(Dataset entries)
******
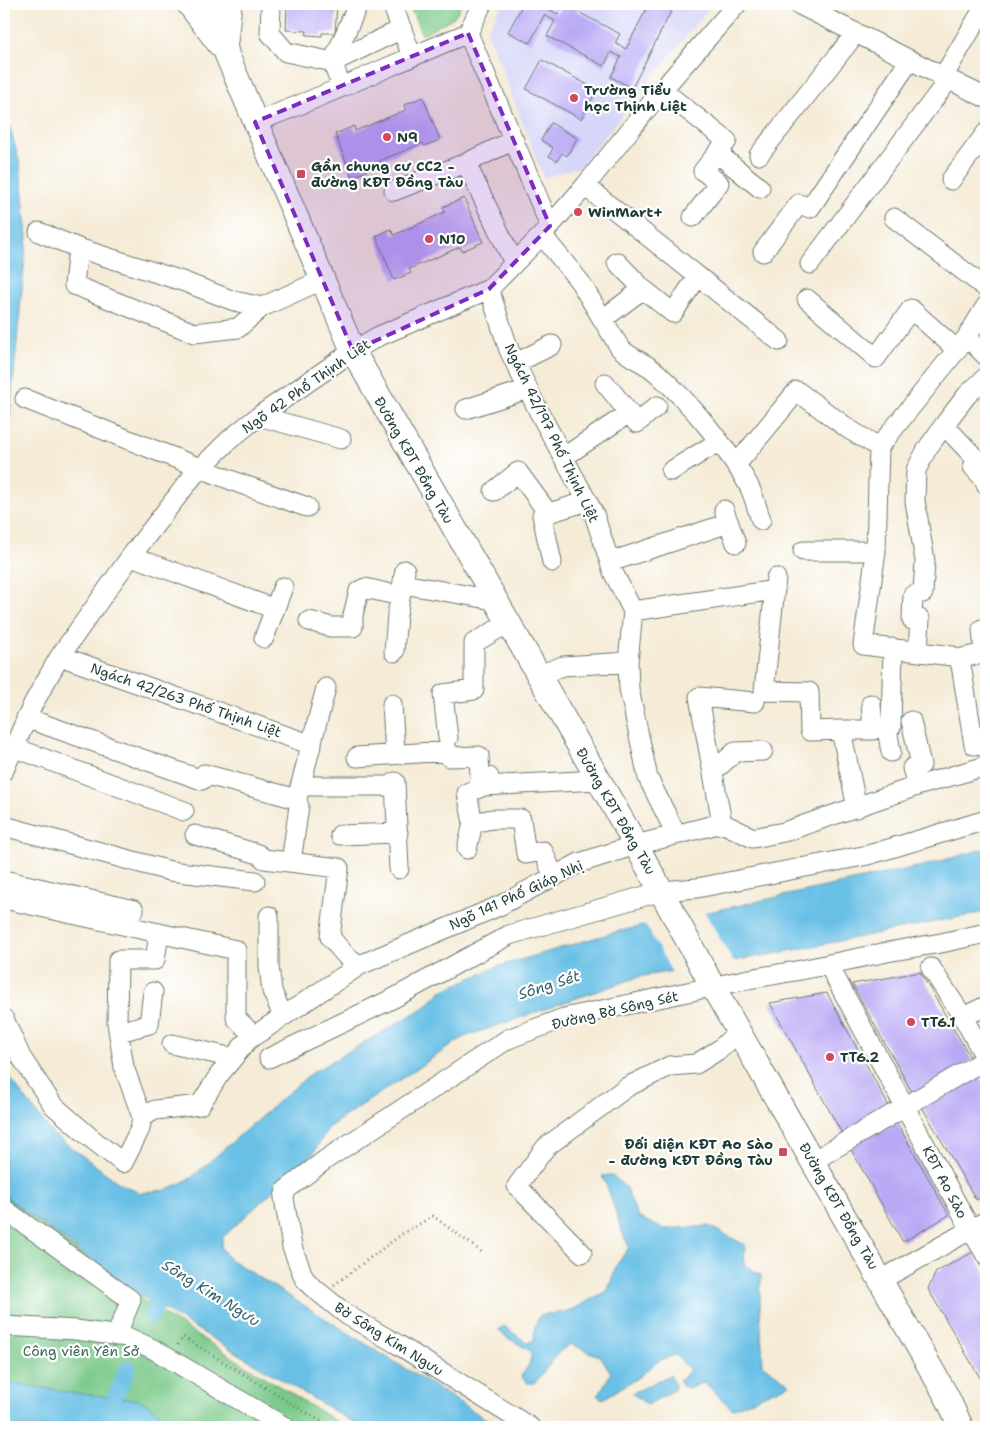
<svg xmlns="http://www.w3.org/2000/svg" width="990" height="1431" viewBox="0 0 990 1431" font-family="'Shantell Sans',sans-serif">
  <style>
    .built { fill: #d6d7f8 }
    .green { fill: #7ac98a; stroke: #4c835f }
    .water { fill: #69c0e6; stroke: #447e8d }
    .pier { fill: #f5ebd6 }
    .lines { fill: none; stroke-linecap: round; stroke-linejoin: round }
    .canal { stroke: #69c0e6; stroke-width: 16 }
    .building { fill: #b9a9f5 }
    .minor-casing { stroke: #6a7a6d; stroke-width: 21 }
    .major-casing { stroke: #6a7a6d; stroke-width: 26 }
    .path { stroke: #6a7a6d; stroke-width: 3; stroke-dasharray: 1 4; stroke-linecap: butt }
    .minor { stroke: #fff; stroke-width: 19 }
    .major { stroke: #fff; stroke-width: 24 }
    .marked { fill: #7b2cbf; fill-opacity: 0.2; stroke: #7b2cbf; stroke-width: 4; stroke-dasharray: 10 6; stroke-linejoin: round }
    .poi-dot { fill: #d1495b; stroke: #fff; stroke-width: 2 }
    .labels { text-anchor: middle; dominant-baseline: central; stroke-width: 4.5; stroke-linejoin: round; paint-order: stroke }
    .poi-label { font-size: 14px; font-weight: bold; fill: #1f3d34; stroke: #fff; text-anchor: start }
    .street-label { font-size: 14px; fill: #1f3d34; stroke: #fff }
    .park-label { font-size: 14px; fill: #3a674e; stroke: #fff }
    .water-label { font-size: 15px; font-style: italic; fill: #356469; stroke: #fff }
  </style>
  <rect width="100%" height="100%" fill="#fff"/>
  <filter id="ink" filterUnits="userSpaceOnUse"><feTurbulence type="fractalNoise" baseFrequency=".02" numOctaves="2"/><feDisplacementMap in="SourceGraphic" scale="10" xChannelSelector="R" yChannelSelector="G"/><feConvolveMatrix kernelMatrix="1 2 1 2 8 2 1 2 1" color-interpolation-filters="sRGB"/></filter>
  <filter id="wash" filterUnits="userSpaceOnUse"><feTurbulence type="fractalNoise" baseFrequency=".0096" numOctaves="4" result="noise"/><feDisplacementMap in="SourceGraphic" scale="20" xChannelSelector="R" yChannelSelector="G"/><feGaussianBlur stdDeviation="1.12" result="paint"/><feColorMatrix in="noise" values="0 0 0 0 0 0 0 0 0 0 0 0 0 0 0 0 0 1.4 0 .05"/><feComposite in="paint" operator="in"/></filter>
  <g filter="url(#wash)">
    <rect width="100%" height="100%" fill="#f5ebd6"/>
    <path class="built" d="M502 4H712L581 166 544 178 487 31Z"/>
    <path class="green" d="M409 4H462L454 17 422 35Z
      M4 1194 10 1201 155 1309 345 1427H4Z"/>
    <path class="water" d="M4 106 20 164 27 237 4 476Z
      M986 848V911L980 913 774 954 638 977 464 1037 329 1127 313 1154 223 1237 221 1247 228 1258 499 1427H361L143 1297 10 1200 4 1193V1066L8 1076 52 1133 119 1183 140 1193 166 1190 191 1178 310 1074 425 1007 441 991 499 966 615 932 927 865Z
      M612 1175 626 1188 638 1217 663 1229 709 1226 745 1245 744 1265 761 1275 760 1308 763 1365 790 1384 732 1409 704 1382 691 1388 682 1386 679 1381 690 1370 676 1355 660 1360 637 1378 603 1399 598 1396 611 1373 601 1357 571 1344 559 1352 535 1383H527L521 1376 529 1365 532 1352 508 1338 498 1330 504 1326 527 1343 534 1340 535 1327 540 1315 570 1311 608 1290 616 1266 629 1247C617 1225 614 1199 602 1176Z
      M670 1375 675 1386 674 1390 647 1405 632 1393Z
      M4 1381 73 1393 140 1400 182 1427H4Z"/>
    <path class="pier" d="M704 911 734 963 673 974 645 924Z"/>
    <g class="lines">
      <path class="canal" d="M152 1315 165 1284
        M115 1397 128 1368"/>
    </g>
    <g id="blocks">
      <path class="building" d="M287 4H337L335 33H322V36L306 35 307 31 286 30Z
        M523 4H550L548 9 558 14 563 4 620 34 615 43 626 49 649 4H675L632 88 611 77 621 57 611 52 604 66 547 36 555 21 544 15 530 43 508 32Z
        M542 60 597 90 581 119 526 89Z
        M423 97 440 140 424 146 423 143 365 167 367 171 352 177 335 134 354 126 355 131 406 110 404 105Z
        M551 123 577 138 567 156 562 153 557 161 549 156 553 148 541 140Z
        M464 198 483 242 462 251 460 247 409 269 411 273 394 280 376 236 391 229 394 235 445 212 443 207Z
        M920 972 972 1060 914 1096 852 984Z
        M827 993 891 1110 845 1139 770 1003Z
        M978 1074 986 1088V1194L976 1200 922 1107Z
        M895 1119 949 1215 903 1242 849 1146Z
        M973 1252 986 1274V1388L928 1289 936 1272Z"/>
    </g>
  </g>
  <g filter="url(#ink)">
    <use href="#blocks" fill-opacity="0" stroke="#6a7a6d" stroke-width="1"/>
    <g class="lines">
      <defs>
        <path id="minor" d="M271 4 270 33 286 52 333 62 337 75
          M358 4 333 62 402 29
          M392 4 412 56
          M798 4 986 98
          M468 33 550 226
          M468 33 482 4
          M228 42 232 4
          M943 77 986 4
          M662 90 727 141 703 171 719 183 693 217
          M255 122C327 96 397 62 468 33
          M717 153 760 188
          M759 155 856 33
          M466 163 514 263
          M951 180 986 133
          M585 186 779 341
          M394 191 466 163 514 140
          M894 218 986 288
          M39 232 78 248 182 281 234 301 262 307 322 280
          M542 235 580 282 620 348C631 359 647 363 658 374 691 404 726 446 748 484 754 495 757 509 761 520
          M78 248 74 285 194 333 238 328 262 307
          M763 252 799 204 810 208 910 60
          M617 262 643 289 673 313 698 276
          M810 264 949 79
          M489 289 509 350 539 412 594 514 613 572 633 611 628 662 629 689 648 778 676 834
          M807 299 876 358 911 309 957 350
          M603 319 643 289
          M967 337 986 356
          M516 363 552 345
          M605 383 637 423 657 406
          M25 399 241 484 307 507
          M466 409 528 389
          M259 416 341 439
          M944 425 977 460
          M879 447 876 551 863 645 952 656 958 659 961 665 974 745 984 742 986 749
          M879 447 967 337 986 306
          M564 457 629 413
          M736 465 797 391 850 430 879 447
          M973 467 985 480 986 485
          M671 471 718 442
          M494 491 518 472 548 513
          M724 510 736 543
          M803 551H876
          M131 556 275 609
          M552 562 542 515 588 501
          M610 562 729 523
          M776 578 764 691 809 692 810 731 841 730
          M403 584 494 600
          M633 611 775 590
          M309 621 331 627H353V615L359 591 365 588 400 596
          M264 638 283 587
          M918 651 920 619 912 620 913 595 923 593 925 561 915 501 916 470 927 449 944 425 967 395 986 377
          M394 652 397 615 405 570
          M60 656 312 745
          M958 659 984 653 982 629
          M539 675 563 666 628 662
          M392 704 395 754
          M26 718 202 780
          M911 721 921 765 912 768 917 786
          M448 738 443 694 474 690V643L508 623
          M13 747 184 811
          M891 752 887 729 891 727 893 648
          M357 757 448 751 449 757 479 756 480 777H489L490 785
          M4 770 33 704 60 656 131 556 193 476 229 440 259 416 353 351 377 337 489 289 542 235 585 186 662 90 737 4
          M713 772 735 752 763 751
          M204 774 297 799 326 688
          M395 782 399 869
          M300 786H395
          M857 808 841 730H873L871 704
          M473 823 492 819H521L526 854 543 851 554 877
          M722 823 699 697 755 702
          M4 826 170 871 255 881
          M195 835 258 854 264 859 339 868 330 937 347 957 360 965
          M340 835 398 833
          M467 849 473 823 467 793 484 786 599 780
          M291 862 299 806
          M4 880 134 910
          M4 899 236 950V1018L254 1036
          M269 916V966L272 991 283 1016
          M828 964 971 1230 986 1255
          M931 968 963 1017 986 1059
          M963 1017 986 1006
          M4 1019 21 1057 53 1105 92 1139 123 1163 140 1129 142 1117 155 1110 200 1105 219 1075 248 1040 360 965 499 906 579 863 636 845 722 823 753 838 784 832 917 786 986 766
          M119 1032 149 1024 153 992
          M172 1044 233 1058
          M269 1058 394 998 509 935 662 891 697 888 868 855 986 820
          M142 1117 124 1067 117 1023 118 960H155L159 933
          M813 1161 986 1059
          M4 1209 131 1300 116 1336
          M582 1253 517 1186 546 1147 627 1087 670 1066 696 1064 720 1049 739 1031
          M881 1280 986 1221
          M4 1326 76 1330 127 1337 153 1349 285 1427
          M530 1427 397 1344 347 1315 311 1286 304 1278 292 1247 284 1198 286 1190 325 1160 508 1039 564 1018 749 979 801 970 887 952 941 943 986 933"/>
        <path id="major" d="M189 4 220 45
          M215 4 227 55 353 351 636 845 713 987 947 1397 961 1427"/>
      </defs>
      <use href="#minor" class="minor-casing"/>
      <use href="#major" class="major-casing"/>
      <path class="path" d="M334 1285 402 1234 433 1216 483 1253
        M178 1345 183 1337 330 1427"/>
      <use href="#minor" class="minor"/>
      <use href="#major" class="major"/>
    </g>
  </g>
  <path class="marked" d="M468 33 550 226 489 289 353 351 255 122Z"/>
  <g class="poi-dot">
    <circle cx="574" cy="98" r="5"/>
    <circle cx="387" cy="137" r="5"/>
    <rect x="296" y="169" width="10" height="10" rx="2.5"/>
    <circle cx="578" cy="212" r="5"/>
    <circle cx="429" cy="239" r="5"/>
    <circle cx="911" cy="1022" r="5"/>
    <circle cx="830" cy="1057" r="5"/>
    <rect x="778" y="1147" width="10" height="10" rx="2.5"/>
  </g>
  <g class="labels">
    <g class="poi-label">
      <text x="584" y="90">Trường Tiểu<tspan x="584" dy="16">học Thịnh Liệt</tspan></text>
      <text x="397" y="137">N9</text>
      <text x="311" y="166">Gần chung cư CC2 -<tspan x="311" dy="16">đường KĐT Đồng Tàu</tspan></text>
      <text x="588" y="212">WinMart+</text>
      <text x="439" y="239">N10</text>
      <text x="921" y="1022">TT6.1</text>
      <text x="840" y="1057">TT6.2</text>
      <text x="773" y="1144" text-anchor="end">Đối diện KĐT Ao Sào<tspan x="773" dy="16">- đường KĐT Đồng Tàu</tspan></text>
    </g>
    <g class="street-label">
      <text transform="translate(306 386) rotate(-35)">Ngõ 42 Phố Thịnh Liệt</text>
      <text transform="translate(552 433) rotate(64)">Ngách 42/197 Phố Thịnh Liệt</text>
      <text transform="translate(414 460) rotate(60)">Đường KĐT Đồng Tàu</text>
      <text transform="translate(186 700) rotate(19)">Ngách 42/263 Phố Thịnh Liệt</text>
      <text transform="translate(616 811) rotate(60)">Đường KĐT Đồng Tàu</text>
      <text transform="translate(516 895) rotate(-25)">Ngõ 141 Phố Giáp Nhị</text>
      <text transform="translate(615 1010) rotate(-13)">Đường Bờ Sông Sét</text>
      <text transform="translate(945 1182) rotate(62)">KĐT Ao Sào</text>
      <text transform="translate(839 1206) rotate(60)">Đường KĐT Đồng Tàu</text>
      <text transform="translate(389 1339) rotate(32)">Bờ Sông Kim Ngưu</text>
    </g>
    <g class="park-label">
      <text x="81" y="1351">Công viên Yên Sở</text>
    </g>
    <g class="water-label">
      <text transform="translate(549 985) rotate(-18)">Sông Sét</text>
      <text transform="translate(211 1293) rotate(32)">Sông Kim Ngưu</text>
    </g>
  </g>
  <rect width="990" height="1431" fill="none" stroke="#fff" stroke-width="20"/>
</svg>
******
**EXERCISE INSTRUCTIONS:** Lines with the word "numOctaves" in them are the answer; report each one from the data.

**RESULT BELOW:**
  <filter id="ink" filterUnits="userSpaceOnUse"><feTurbulence type="fractalNoise" baseFrequency=".02" numOctaves="2"/><feDisplacementMap in="SourceGraphic" scale="10" xChannelSelector="R" yChannelSelector="G"/><feConvolveMatrix kernelMatrix="1 2 1 2 8 2 1 2 1" color-interpolation-filters="sRGB"/></filter>
  <filter id="wash" filterUnits="userSpaceOnUse"><feTurbulence type="fractalNoise" baseFrequency=".0096" numOctaves="4" result="noise"/><feDisplacementMap in="SourceGraphic" scale="20" xChannelSelector="R" yChannelSelector="G"/><feGaussianBlur stdDeviation="1.12" result="paint"/><feColorMatrix in="noise" values="0 0 0 0 0 0 0 0 0 0 0 0 0 0 0 0 0 1.4 0 .05"/><feComposite in="paint" operator="in"/></filter>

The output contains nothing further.